• Task goal
When you copy the records that follow, please keep every word exactly as it is and leave out the pictures.

(Dataset entries)
___
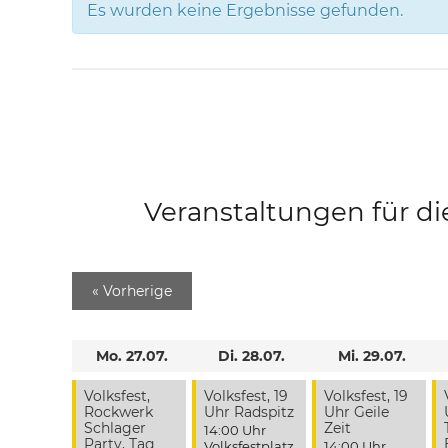
Es wurden keine Ergebnisse gefunden.
Veranstaltungen für di
«
Vorherige
Mo. 27.07.
Di. 28.07.
Mi. 29.07.
Volksfest,
Volksfest, 19
Volksfest, 19
Rockwerk
Uhr Radspitz
Uhr Geile
Schlager
Zeit
14:00 Uhr
Party, Tag
Volksfestplatz
,
14:00 Uhr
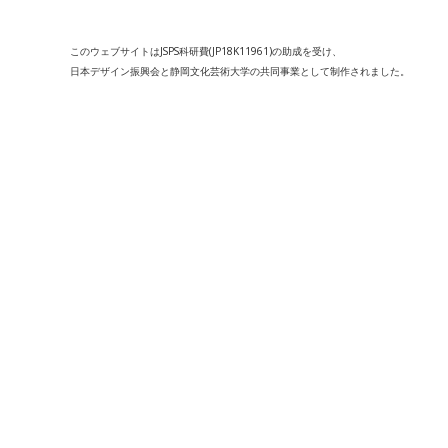
このウェブサイトはJSPS科研費(JP18K11961)の助成を受け、
日本デザイン振興会と静岡文化芸術大学の共同事業として制作されました。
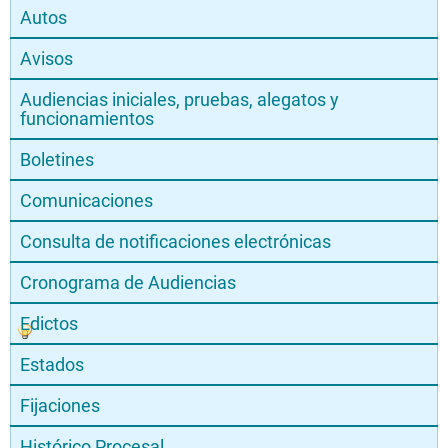
de la acción de tutela, el emplazamiento se
Autos
entenderá surtido al finalizar del día de publicada
la información. La presente acción de tutela, la
Avisos
conoce la Magistrada Martha Teresa Samudio
Flórez, del Tribunal Superior de Medellín, Sala
Audiencias iniciales, pruebas, alegatos y
funcionamientos
laboral.
Boletines
Comunicaciones
Consulta de notificaciones electrónicas
Cronograma de Audiencias
Edictos
Estados
Fijaciones
Histórico Procesal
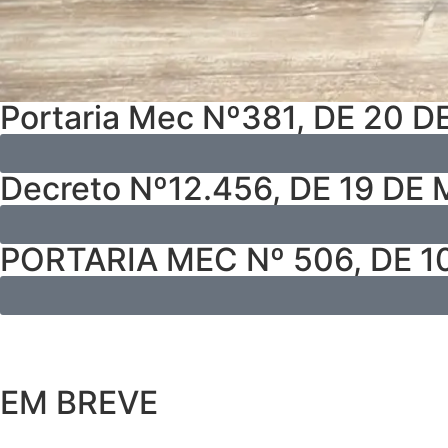
Portaria Mec Nº381, DE 20 
Decreto Nº12.456, DE 19 DE
PORTARIA MEC Nº 506, DE 1
EM BREVE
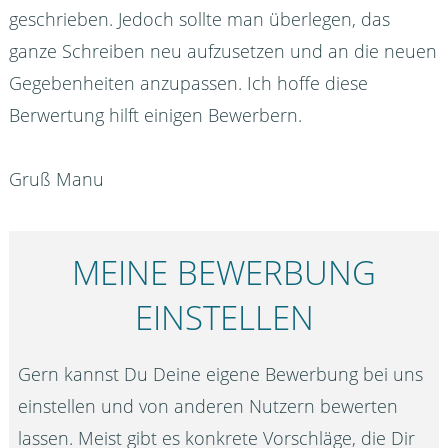
geschrieben. Jedoch sollte man überlegen, das
ganze Schreiben neu aufzusetzen und an die neuen
Gegebenheiten anzupassen. Ich hoffe diese
Berwertung hilft einigen Bewerbern.
Gruß Manu
MEINE BEWERBUNG
EINSTELLEN
Gern kannst Du Deine eigene Bewerbung bei uns
einstellen und von anderen Nutzern bewerten
lassen. Meist gibt es konkrete Vorschläge, die Dir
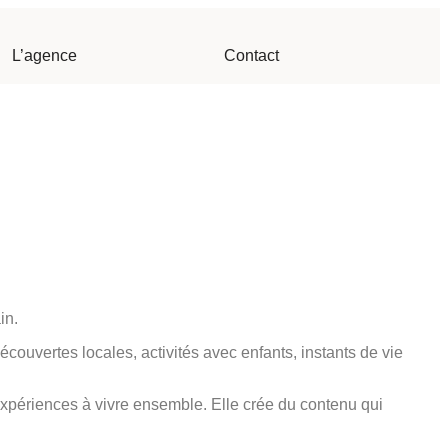
L’agence
Contact
in.
écouvertes locales, activités avec enfants, instants de vie
expériences à vivre ensemble. Elle crée du contenu qui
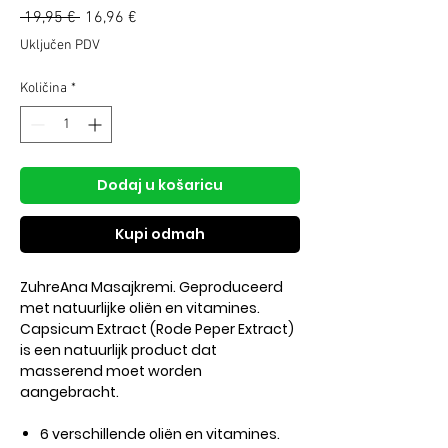
Redovna
Cijena
 19,95 € 
16,96 €
cijena
s
Uključen PDV
popustom
Količina
*
Dodaj u košaricu
Kupi odmah
ZuhreAna Masajkremi. Geproduceerd
met natuurlijke oliën en vitamines.
Capsicum Extract (Rode Peper Extract)
is een natuurlijk product dat
masserend moet worden
aangebracht.
6 verschillende oliën en vitamines.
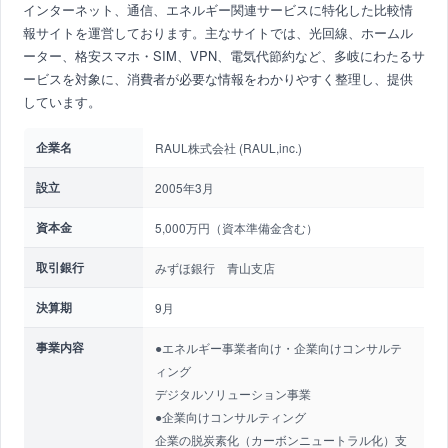
インターネット、通信、エネルギー関連サービスに特化した比較情
報サイトを運営しております。主なサイトでは、光回線、ホームル
ーター、格安スマホ・SIM、VPN、電気代節約など、多岐にわたるサ
ービスを対象に、消費者が必要な情報をわかりやすく整理し、提供
しています。
企業名
RAUL株式会社 (RAUL,inc.)
設立
2005年3月
資本金
5,000万円（資本準備金含む）
取引銀行
みずほ銀行 青山支店
決算期
9月
事業内容
●エネルギー事業者向け・企業向けコンサルテ
ィング
デジタルソリューション事業
●企業向けコンサルティング
企業の脱炭素化（カーボンニュートラル化）支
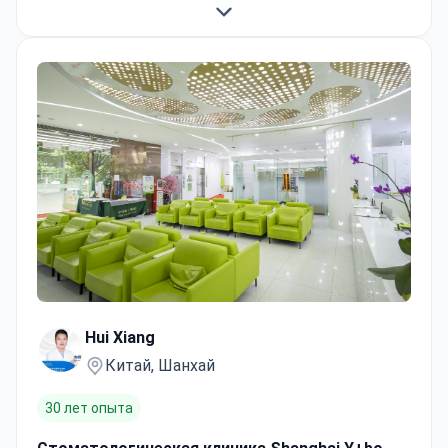
Hui Xiang
Китай, Шанхай
30 лет опыта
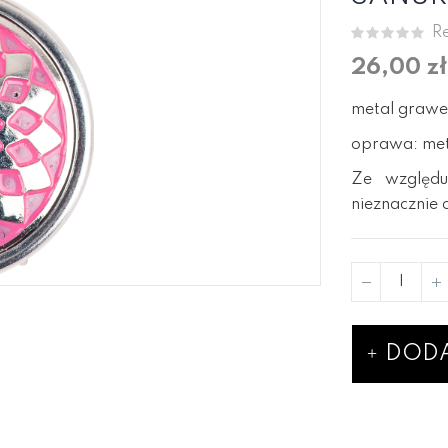
Re
26,00 zł
metal graw
oprawa: meta
Ze względu
nieznacznie 
DODA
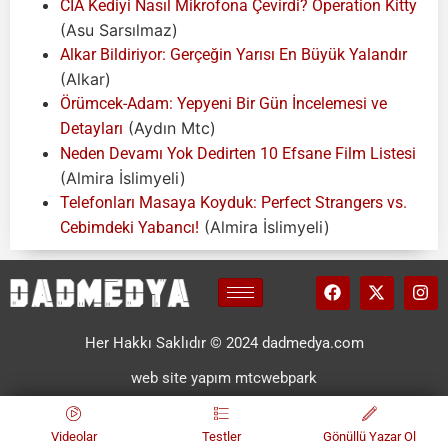
CIA Kediyi Nasıl Mikrofona Çevirdi? Operation Kitty
(Asu Sarsılmaz)
Alkar Bildiriyor: Gerçeğin Yarısı En Büyük Yalandır
(Alkar)
Örümcek-Adam: Yepyeni Bir Gün İncelemesi ve
(Aydın Mtc)
Detayları
Neden Devamı Yok Dedirten 10 Efsane Film Listesi
(Almira İslimyeli)
Telefonları Masaya Koyduk: Perfect Strangers vs.
(Almira İslimyeli)
Cebimdeki Yabancı!
Her Hakkı Saklıdır © 2024 dadmedya.com
web site yapım mtcwebpark
Videolar
Testler
Gönüllü Yazar Ol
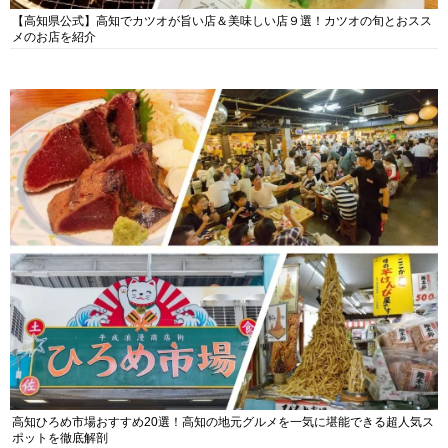
【高知県公式】高知でカツオが旨い店＆美味しい店９選！カツオの旬とおスス
メのお店を紹介
高知ひろめ市場おすすめ20選！高知の地元グルメを一気に堪能できる超人気ス
ポットを徹底解剖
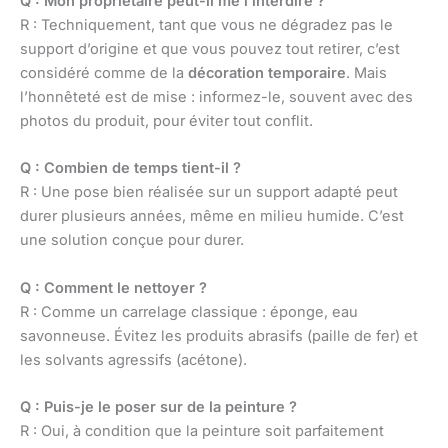
Q : Mon propriétaire peut-il me l’interdire ?
R : Techniquement, tant que vous ne dégradez pas le
support d’origine et que vous pouvez tout retirer, c’est
considéré comme de la
décoration temporaire
. Mais
l’honnêteté est de mise : informez-le, souvent avec des
photos du produit, pour éviter tout conflit.
Q : Combien de temps tient-il ?
R : Une pose bien réalisée sur un support adapté peut
durer plusieurs années, même en milieu humide. C’est
une solution conçue pour durer.
Q : Comment le nettoyer ?
R : Comme un carrelage classique : éponge, eau
savonneuse. Évitez les produits abrasifs (paille de fer) et
les solvants agressifs (acétone).
Q : Puis-je le poser sur de la peinture ?
R : Oui, à condition que la peinture soit parfaitement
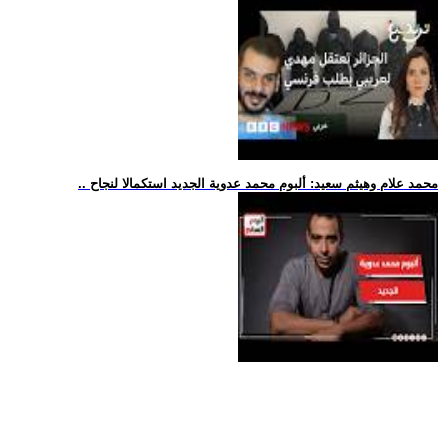
.. محمد علام وهيثم سعيد: ألبوم محمد عدوية الجديد استكمالا لنجاح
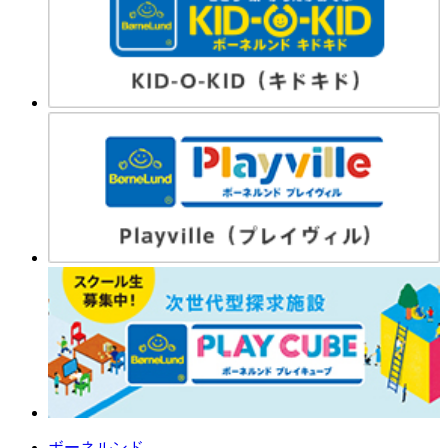
ボーネルンド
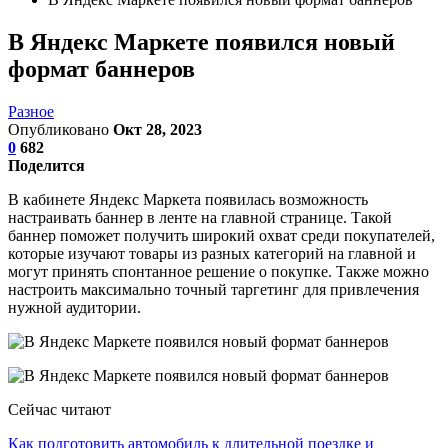
В Яндекс Маркете появился новый
формат баннеров
Разное
Опубликовано
Окт 28, 2023
0
682
Поделится
В кабинете Яндекс Маркета появилась возможность
настраивать баннер в ленте на главной странице. Такой
баннер поможет получить широкий охват среди покупателей,
которые изучают товары из разных категорий на главной и
могут принять спонтанное решение о покупке. Также можно
настроить максимально точный таргетинг для привлечения
нужной аудитории.
Сейчас читают
Как подготовить автомобиль к длительной поездке и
___
• Response for this exercise
Es wurden keine Ergebnisse gefunden.
Veranstaltungen für di
«
Vorherige
Mo. 27.07.
Di. 28.07.
Mi. 29.07.
Volksfest,
Volksfest, 19
Volksfest, 19
Rockwerk
Uhr Radspitz
Uhr Geile
Schlager
Zeit
14:00 Uhr
Party, Tag
Volksfestplatz
,
14:00 Uhr
このウェブサイトはJSPS科研費(JP18K11961)の助成を受け、
日本デザイン振興会と静岡文化芸術大学の共同事業として制作されました。
de la acción de tutela, el emplazamiento se
Autos
entenderá surtido al finalizar del día de publicada
la información. La presente acción de tutela, la
Avisos
conoce la Magistrada Martha Teresa Samudio
Flórez, del Tribunal Superior de Medellín, Sala
Audiencias iniciales, pruebas, alegatos y
funcionamientos
laboral.
Boletines
Comunicaciones
Consulta de notificaciones electrónicas
Cronograma de Audiencias
Edictos
Estados
Fijaciones
Histórico Procesal
Portaria Mec Nº381, DE 20 
Decreto Nº12.456, DE 19 DE
PORTARIA MEC Nº 506, DE 1
EM BREVE
geschrieben. Jedoch sollte man überlegen, das
ganze Schreiben neu aufzusetzen und an die neuen
Gegebenheiten anzupassen. Ich hoffe diese
Berwertung hilft einigen Bewerbern.
Gruß Manu
MEINE BEWERBUNG
EINSTELLEN
Gern kannst Du Deine eigene Bewerbung bei uns
einstellen und von anderen Nutzern bewerten
lassen. Meist gibt es konkrete Vorschläge, die Dir
L’agence
Contact
in.
écouvertes locales, activités avec enfants, instants de vie
expériences à vivre ensemble. Elle crée du contenu qui
Redovna
Cijena
 19,95 € 
16,96 €
cijena
s
Uključen PDV
popustom
Količina
*
Dodaj u košaricu
Kupi odmah
ZuhreAna Masajkremi. Geproduceerd
met natuurlijke oliën en vitamines.
Capsicum Extract (Rode Peper Extract)
is een natuurlijk product dat
masserend moet worden
aangebracht.
6 verschillende oliën en vitamines.
インターネット、通信、エネルギー関連サービスに特化した比較情
報サイトを運営しております。主なサイトでは、光回線、ホームル
ーター、格安スマホ・SIM、VPN、電気代節約など、多岐にわたるサ
ービスを対象に、消費者が必要な情報をわかりやすく整理し、提供
しています。
企業名
RAUL株式会社 (RAUL,inc.)
設立
2005年3月
資本金
5,000万円（資本準備金含む）
取引銀行
みずほ銀行 青山支店
決算期
9月
事業内容
●エネルギー事業者向け・企業向けコンサルテ
ィング
デジタルソリューション事業
●企業向けコンサルティング
企業の脱炭素化（カーボンニュートラル化）支
Hui Xiang
Китай, Шанхай
30 лет опыта
Re
26,00 zł
metal graw
oprawa: meta
Ze względu
nieznacznie 
DODA
CIA Kediyi Nasıl Mikrofona Çevirdi? Operation Kitty
(Asu Sarsılmaz)
Alkar Bildiriyor: Gerçeğin Yarısı En Büyük Yalandır
(Alkar)
Örümcek-Adam: Yepyeni Bir Gün İncelemesi ve
(Aydın Mtc)
Detayları
Neden Devamı Yok Dedirten 10 Efsane Film Listesi
(Almira İslimyeli)
Telefonları Masaya Koyduk: Perfect Strangers vs.
(Almira İslimyeli)
Cebimdeki Yabancı!
Her Hakkı Saklıdır © 2024 dadmedya.com
web site yapım mtcwebpark
Videolar
Testler
Gönüllü Yazar Ol
【高知県公式】高知でカツオが旨い店＆美味しい店９選！カツオの旬とおスス
メのお店を紹介
高知ひろめ市場おすすめ20選！高知の地元グルメを一気に堪能できる超人気ス
ポットを徹底解剖
Q : Mon propriétaire peut-il me l’interdire ?
R : Techniquement, tant que vous ne dégradez pas le
support d’origine et que vous pouvez tout retirer, c’est
considéré comme de la
décoration temporaire
. Mais
l’honnêteté est de mise : informez-le, souvent avec des
photos du produit, pour éviter tout conflit.
Q : Combien de temps tient-il ?
R : Une pose bien réalisée sur un support adapté peut
durer plusieurs années, même en milieu humide. C’est
une solution conçue pour durer.
Q : Comment le nettoyer ?
R : Comme un carrelage classique : éponge, eau
savonneuse. Évitez les produits abrasifs (paille de fer) et
les solvants agressifs (acétone).
Q : Puis-je le poser sur de la peinture ?
R : Oui, à condition que la peinture soit parfaitement
.. محمد علام وهيثم سعيد: ألبوم محمد عدوية الجديد استكمالا لنجاح
ボーネルンド
В Яндекс Маркете появился новый
формат баннеров
Разное
Опубликовано
Окт 28, 2023
0
682
Поделится
В кабинете Яндекс Маркета появилась возможность
настраивать баннер в ленте на главной странице. Такой
баннер поможет получить широкий охват среди покупателей,
которые изучают товары из разных категорий на главной и
могут принять спонтанное решение о покупке. Также можно
настроить максимально точный таргетинг для привлечения
нужной аудитории.
Сейчас читают
Как подготовить автомобиль к длительной поездке и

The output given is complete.